Winter
The last week in January and the first week in February, in my opinion, is the best time for transplanting trees and plants. Evergreens are in a somewhat state of dormancy and deciduous trees are fully dormant. Here in north Florida we can already begin to experience springtime weather in February so I do not wait any later than the first week. I have a question for you, The stimulus that triggers trees and plants to "awaken" in the spring, is it caused by overall temperature for a certain amount of time? Or is it amount or length of daylight?, is it both?, or is it different reasons for different trees and plants? I would be happy to hear your answers. email Suzette
I move only small trees for several reasons. The first of which is that they are easier to move. They recover better. You almost always have better success. I believe a tree will come back quicker and therefore continue to grow at a normal or near normal rate the very first year. It might even reach or surpass a larger transplanted tree of the same species planted at the same time.
Dig as much of the root ball as you possibly can handle. I have even pulled small trees up by their roots if the soil is loose enough and damp enough.
I have the hole the tree is supposed to be placed in already dug and waiting . This prevents the roots from drying out too much. This hole should be 1 1/2 - 2 times the size of the root ball that you have dug. If I have a plant that I have pulled up by its roots I kind of have to imitate the pattern of the roots when I dig its hole. Which means you won't know what that pattern is until you've pulled it up. Therefore the roots will be exposed for a longer time. They can be easily wrapped in something wet or throw wet pine straw over them.

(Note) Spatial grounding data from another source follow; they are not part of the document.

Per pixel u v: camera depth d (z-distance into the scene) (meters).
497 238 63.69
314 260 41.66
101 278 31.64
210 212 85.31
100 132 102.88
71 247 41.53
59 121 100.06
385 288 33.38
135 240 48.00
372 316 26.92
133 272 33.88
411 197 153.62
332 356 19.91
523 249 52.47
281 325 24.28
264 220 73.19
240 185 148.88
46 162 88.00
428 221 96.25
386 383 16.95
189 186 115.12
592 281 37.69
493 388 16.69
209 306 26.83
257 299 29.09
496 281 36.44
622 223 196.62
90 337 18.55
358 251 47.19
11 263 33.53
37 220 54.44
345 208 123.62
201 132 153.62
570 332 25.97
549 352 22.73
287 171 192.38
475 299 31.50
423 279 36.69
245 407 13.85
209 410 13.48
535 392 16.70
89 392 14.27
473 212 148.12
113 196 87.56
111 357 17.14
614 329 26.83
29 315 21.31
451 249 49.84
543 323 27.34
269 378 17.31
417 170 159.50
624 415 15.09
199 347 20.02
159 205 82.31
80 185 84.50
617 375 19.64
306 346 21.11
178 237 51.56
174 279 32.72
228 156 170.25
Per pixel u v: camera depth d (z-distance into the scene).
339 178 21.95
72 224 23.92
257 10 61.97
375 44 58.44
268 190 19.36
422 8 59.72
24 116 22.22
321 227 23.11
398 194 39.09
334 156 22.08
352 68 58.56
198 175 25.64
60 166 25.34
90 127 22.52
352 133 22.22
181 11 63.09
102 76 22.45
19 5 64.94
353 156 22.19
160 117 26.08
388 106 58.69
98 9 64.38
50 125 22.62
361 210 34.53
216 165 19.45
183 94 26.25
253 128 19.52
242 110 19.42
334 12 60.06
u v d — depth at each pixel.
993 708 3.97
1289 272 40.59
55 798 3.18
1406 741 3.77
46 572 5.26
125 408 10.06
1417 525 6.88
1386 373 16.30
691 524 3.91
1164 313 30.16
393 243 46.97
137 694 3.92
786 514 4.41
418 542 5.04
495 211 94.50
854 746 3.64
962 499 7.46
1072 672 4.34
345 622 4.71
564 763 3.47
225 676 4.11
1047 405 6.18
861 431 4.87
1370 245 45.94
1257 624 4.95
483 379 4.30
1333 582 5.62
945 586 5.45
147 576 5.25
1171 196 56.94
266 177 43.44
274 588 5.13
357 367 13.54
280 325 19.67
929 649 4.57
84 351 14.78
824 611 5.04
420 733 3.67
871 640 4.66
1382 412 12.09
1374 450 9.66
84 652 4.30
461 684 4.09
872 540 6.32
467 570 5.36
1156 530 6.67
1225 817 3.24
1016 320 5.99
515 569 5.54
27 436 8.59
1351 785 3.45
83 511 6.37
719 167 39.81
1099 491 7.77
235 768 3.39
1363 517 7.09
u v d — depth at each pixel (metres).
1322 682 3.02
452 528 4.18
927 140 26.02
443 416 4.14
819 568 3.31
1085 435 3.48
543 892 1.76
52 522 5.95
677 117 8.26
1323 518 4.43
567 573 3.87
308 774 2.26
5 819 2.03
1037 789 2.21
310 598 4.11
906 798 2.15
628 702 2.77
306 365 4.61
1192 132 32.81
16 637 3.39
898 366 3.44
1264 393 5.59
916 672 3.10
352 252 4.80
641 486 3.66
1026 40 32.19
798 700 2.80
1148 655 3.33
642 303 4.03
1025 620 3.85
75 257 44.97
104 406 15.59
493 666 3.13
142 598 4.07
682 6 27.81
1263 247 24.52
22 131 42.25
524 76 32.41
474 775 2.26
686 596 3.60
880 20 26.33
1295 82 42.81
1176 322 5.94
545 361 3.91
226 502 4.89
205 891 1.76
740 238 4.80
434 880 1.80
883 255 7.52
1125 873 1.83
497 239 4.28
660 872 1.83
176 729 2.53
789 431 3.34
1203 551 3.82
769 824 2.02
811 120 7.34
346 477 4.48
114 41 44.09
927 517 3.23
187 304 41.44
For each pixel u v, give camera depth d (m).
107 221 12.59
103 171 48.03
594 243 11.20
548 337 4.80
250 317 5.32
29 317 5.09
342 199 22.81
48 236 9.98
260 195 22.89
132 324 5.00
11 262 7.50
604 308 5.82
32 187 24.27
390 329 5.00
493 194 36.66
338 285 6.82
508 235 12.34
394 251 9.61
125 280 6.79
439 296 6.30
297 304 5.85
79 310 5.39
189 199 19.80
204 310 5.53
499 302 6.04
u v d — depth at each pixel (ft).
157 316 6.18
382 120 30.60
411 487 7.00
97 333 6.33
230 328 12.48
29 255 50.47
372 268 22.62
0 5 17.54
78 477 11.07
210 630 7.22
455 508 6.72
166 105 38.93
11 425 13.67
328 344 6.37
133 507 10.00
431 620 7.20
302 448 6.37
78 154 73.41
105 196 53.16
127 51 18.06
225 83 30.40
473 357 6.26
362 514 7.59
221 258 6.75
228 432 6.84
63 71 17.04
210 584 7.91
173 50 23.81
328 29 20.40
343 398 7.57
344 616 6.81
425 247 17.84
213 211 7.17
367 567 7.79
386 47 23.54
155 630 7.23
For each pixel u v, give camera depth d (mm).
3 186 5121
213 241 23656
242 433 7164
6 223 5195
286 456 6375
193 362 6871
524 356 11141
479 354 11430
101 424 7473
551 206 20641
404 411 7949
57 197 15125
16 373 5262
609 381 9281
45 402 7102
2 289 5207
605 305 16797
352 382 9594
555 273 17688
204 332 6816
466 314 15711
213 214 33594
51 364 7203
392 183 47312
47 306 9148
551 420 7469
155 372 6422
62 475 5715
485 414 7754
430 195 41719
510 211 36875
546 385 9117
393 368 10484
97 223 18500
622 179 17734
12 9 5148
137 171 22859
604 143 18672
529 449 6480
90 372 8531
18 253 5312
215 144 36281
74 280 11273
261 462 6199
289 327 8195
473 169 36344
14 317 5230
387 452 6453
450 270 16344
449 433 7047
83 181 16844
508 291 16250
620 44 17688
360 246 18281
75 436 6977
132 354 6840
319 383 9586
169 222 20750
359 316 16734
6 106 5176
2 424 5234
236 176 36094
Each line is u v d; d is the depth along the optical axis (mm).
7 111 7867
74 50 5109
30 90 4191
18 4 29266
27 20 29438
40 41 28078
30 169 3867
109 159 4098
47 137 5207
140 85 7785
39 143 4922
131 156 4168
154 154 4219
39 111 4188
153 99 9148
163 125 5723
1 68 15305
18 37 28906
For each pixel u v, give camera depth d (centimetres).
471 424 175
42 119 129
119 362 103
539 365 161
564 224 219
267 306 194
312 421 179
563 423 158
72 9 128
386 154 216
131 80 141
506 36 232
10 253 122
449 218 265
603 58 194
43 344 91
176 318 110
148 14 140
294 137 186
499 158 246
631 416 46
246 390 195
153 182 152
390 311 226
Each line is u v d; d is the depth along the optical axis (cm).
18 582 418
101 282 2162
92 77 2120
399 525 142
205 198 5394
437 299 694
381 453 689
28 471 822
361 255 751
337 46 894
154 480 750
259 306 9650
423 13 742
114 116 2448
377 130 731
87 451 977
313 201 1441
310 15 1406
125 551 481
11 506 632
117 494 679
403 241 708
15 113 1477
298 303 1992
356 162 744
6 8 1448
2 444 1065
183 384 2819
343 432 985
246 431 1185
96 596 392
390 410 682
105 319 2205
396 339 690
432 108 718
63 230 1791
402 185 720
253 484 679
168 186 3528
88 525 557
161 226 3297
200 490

Plant the tree or plant at the same depth it was growing at in its original spot. I might add a little decomposed leaf litter to the soil if it is hard clay. Backfill trying to cover the roots well, with as few air pockets as possible. Water in so that it settles the soil in around the roots. Remember to help the tree through its first year when droughts come along by extra soaking watering. If you only water it lightly during a drought the surrounding dry ground will draw the water away.
Other things I have done around the yard are cutting back dead and, or frozen plants, letting the cut up material fall to the ground. I also do a lot of fixing up around the yard since there is not a lot of other yard work happening. I have large pine branches that edge my beds. They take a bit more work than one would think. I am using this time to replace all the rotten wood. There are lots of pines around my acreage, so I have a constant supply of limbs. I select the ones that fit what I want them for. Such as; certain limbs have the right curve to them where I need curves, certain branches have crooks if I need a sharp bend, and some are straight. If you cannot find the proper bend or length use a hatchet to cut the branch. Several short lengths placed down in a curve can be formed to make a nice bend.
Also, at this time I have left a light layer of pine straw that last fell. This layer is left because it helps prevent wear on weak lawns. With two children, their friends and three dogs romping around the place. The grass in winter can be worn down to the soil. I have found this very effective in keeping the wear down. If you don't have this kind of wear or if your grass is in great shape, tight and in good sun, you can neaten up a lawn by just using a lawn mower that mulches. This will clean up all the little bits of debris on the surface of your lawn.